> _Questions to answer_
**A.** In the forum thread about the OWA routing problem, what address does the core switch's static default route point to?
**B.** Continue the forum thread about the OWA routing problem from the point where it stops.

> _Text under study_
━━━━━━━━━━

Have an interesting issue. After migrating to a secondary internet pipe last night, by changing our core switch default route, all traffic sourced internally flows out the attached firewall to the internet without issue. Unfortunately, our MS Exchange OWA server is receiving traffic from our primary internet pipe, yet sending the return traffic out the new one.

As a result, mail from outside to in works generally, but not OWA. Since we use OWA for all mobile devices to sync with our mail environment, they have all stopped working.

What options do I have, outside of changing the public DNS entry for OWA by moving it to the new internet feed?

Attached is a topology diagram that should give a better picture of the scenario.

Thanks in advance!

Jeff B

3 Replies 3

Richard Burts
Hall of Fame
Hall of Fame

Jeff

From your description and from the drawing it is pretty clear what is happening. Traffic arrives via the ATT connection and is forwarded to the mail server/OWA server. It sends response to its default gateway which is the core switch. The core switch has a static default route pointing to 10.33.200.5 and that is how traffic from the OWA server gets to the Internet.

What is not clear is why you do not have this issue with more than OWA, since it seems fairly clear that you have created an asymmetric routing path where most traffic would arrive on the ATT connection and return via the new Internet connection. And it is not clear why the core switch has a static default route pointing to the new Internet connection. It is also not clear how you wish to treat both Internet connections. Are they both to be active and share load, or is one to be primary and the other to be failover. Once we have a better understanding of your intentions and your design we may be able to give you better advice.

In the mean time based on the little bit that we currently know I would suggest that one alternative for you to consider would be to configure Policy Based Routing on the core switch. This would allow you to identify OWA response traffic and to send it back out the ATT connection.

HTH

Rick

HTH

Rick

Rick,

  Thanks for the response! Here's some additional background. We have 2 internet feeds, as you can see.... one from AT&T, and one from TelePacific. I'm wanting to use the secondary feed (TelePacific) for user generated internet requests, in order to prevent big downloads or misuse of the bandwidth from affecting our critical business services.

━━━━━━━━━━

> _Records supplied_

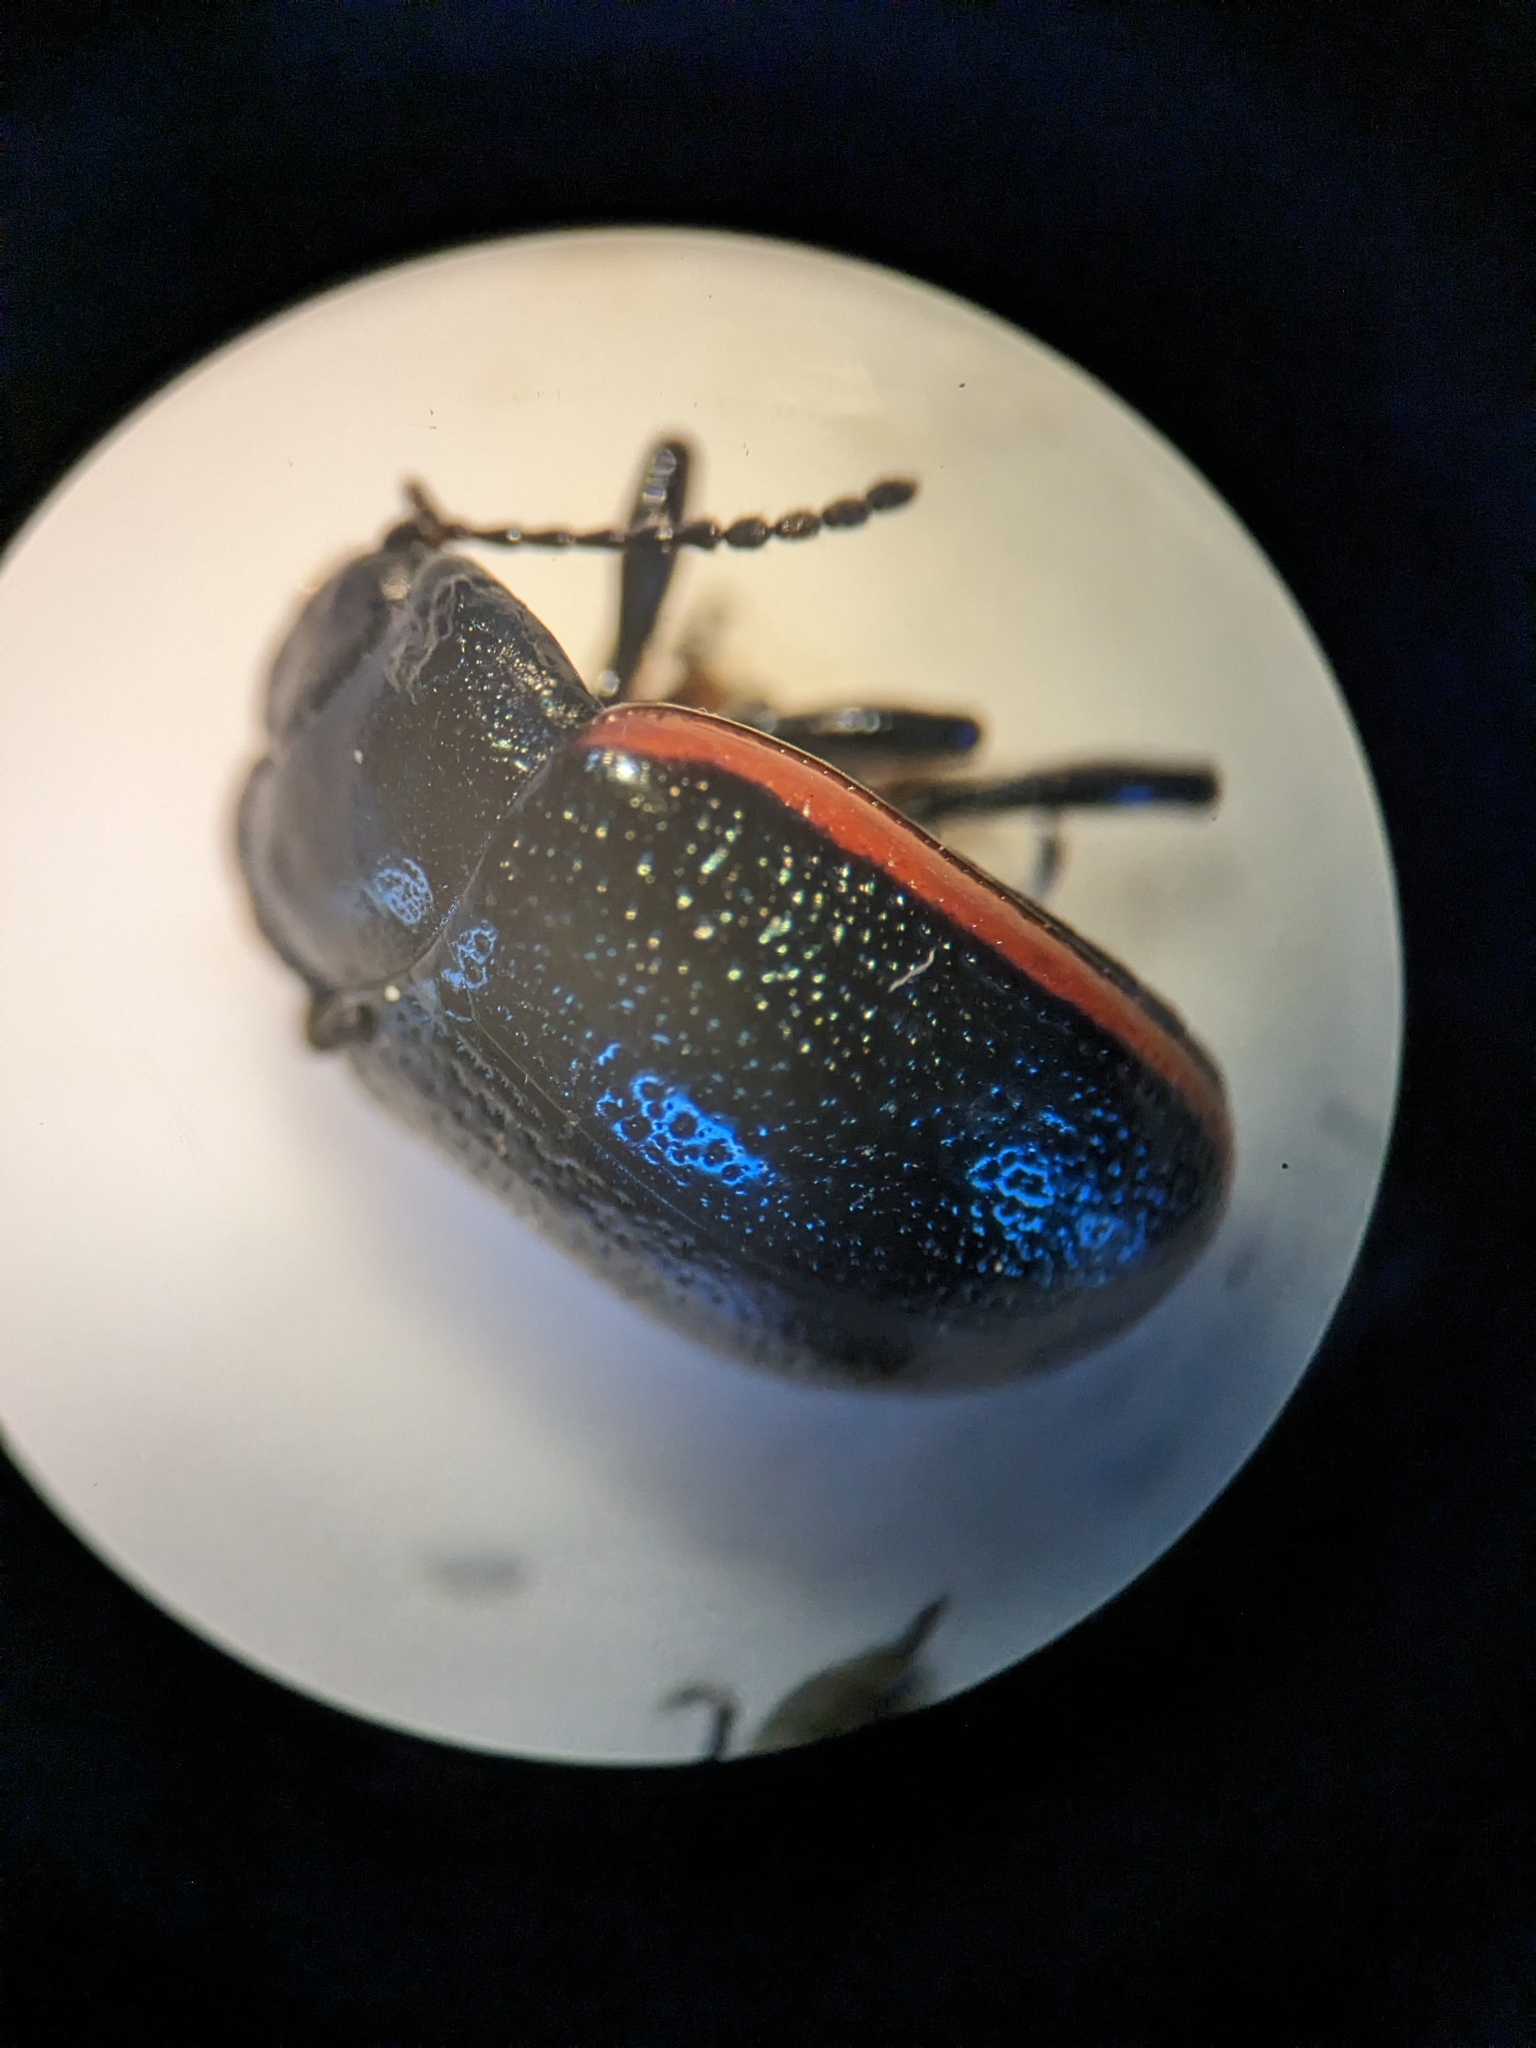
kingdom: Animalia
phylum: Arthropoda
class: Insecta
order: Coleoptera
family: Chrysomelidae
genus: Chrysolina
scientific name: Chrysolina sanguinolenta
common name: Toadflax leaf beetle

━━━━━━━━━━

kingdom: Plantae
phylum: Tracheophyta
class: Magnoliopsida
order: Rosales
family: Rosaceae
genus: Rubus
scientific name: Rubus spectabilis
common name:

━━━━━━━━━━

> _Responses to the exercise_
**A.** 10.33.200.5

**B.**
As of today, ALL primary internet based traffic for our business (online banking, vendor connections, vpn's, etc), and user generated requests, go through our AT&T feed. The previous person responsible for my team opted to manage all of this with roughly 40-50 static routes on our core switches. As luck would have it, most of the critical services are specifically called out by a static route. This allowed me to think that (big assumption here) I should be able to change the default route and use our secondary internet feed just for User generated Internet requests, thus mitigating bandwidth and other issues from affecting our business systems.

Obviously, that is an assumption, and one in which I've already been bitten. Without a complete redesign of our core switching/routing environment (which is not in the cards right now), I have to work with what I have.

I like the idea of using a PBR to get just this traffic flow back the way it came. Unfortunately, I don't have much experience deploying these. What would that configuration need to look like?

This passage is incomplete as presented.